>> BEGIN MATERIAL FOR THE TASK

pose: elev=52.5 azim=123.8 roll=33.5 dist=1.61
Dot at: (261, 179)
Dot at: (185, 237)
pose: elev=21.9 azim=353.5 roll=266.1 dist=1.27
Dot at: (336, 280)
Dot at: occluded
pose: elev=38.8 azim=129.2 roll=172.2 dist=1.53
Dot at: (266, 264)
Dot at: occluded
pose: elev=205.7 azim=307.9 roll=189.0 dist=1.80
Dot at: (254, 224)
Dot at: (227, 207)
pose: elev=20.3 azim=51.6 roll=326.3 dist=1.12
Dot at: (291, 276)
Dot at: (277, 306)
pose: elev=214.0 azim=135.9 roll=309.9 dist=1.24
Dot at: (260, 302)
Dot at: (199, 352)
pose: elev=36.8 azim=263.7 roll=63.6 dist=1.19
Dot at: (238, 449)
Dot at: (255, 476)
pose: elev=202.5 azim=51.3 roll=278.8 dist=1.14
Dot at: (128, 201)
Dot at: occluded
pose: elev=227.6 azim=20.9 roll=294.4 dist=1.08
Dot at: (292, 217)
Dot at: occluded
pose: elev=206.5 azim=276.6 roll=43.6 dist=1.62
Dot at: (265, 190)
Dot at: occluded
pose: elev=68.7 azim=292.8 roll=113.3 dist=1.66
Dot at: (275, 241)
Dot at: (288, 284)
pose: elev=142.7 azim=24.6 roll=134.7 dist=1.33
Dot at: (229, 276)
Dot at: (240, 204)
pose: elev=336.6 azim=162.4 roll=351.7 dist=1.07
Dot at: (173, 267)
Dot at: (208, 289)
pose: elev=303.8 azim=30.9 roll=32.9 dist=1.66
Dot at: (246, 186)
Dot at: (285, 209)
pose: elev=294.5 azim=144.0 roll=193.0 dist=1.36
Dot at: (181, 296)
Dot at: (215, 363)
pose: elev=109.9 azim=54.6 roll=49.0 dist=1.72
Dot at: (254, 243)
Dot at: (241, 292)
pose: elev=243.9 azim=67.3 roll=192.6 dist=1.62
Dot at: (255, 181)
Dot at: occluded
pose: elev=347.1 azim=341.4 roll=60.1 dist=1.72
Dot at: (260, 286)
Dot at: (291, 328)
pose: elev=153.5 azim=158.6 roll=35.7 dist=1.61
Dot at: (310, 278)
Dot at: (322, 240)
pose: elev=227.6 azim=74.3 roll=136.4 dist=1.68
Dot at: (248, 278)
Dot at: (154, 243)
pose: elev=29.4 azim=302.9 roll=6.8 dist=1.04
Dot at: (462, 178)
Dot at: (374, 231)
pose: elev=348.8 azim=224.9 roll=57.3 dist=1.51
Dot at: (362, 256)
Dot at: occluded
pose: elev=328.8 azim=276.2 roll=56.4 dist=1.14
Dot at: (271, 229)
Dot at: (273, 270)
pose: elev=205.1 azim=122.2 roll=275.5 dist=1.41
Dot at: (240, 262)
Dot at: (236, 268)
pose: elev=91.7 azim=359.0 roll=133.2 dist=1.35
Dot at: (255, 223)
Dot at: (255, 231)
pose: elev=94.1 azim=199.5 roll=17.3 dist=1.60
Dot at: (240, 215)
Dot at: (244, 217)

>> END MATERIAL FOR THE TASK

EXERCISE:
Please rewrite the part of the material that opens with the line containing "pose: elev=94.1 azim=199.5" and closes with the end of the material, putting "bank" in place of "roll" and leaving everything else unchanged.

TASK OUTPUT:
pose: elev=94.1 azim=199.5 bank=17.3 dist=1.60
Dot at: (240, 215)
Dot at: (244, 217)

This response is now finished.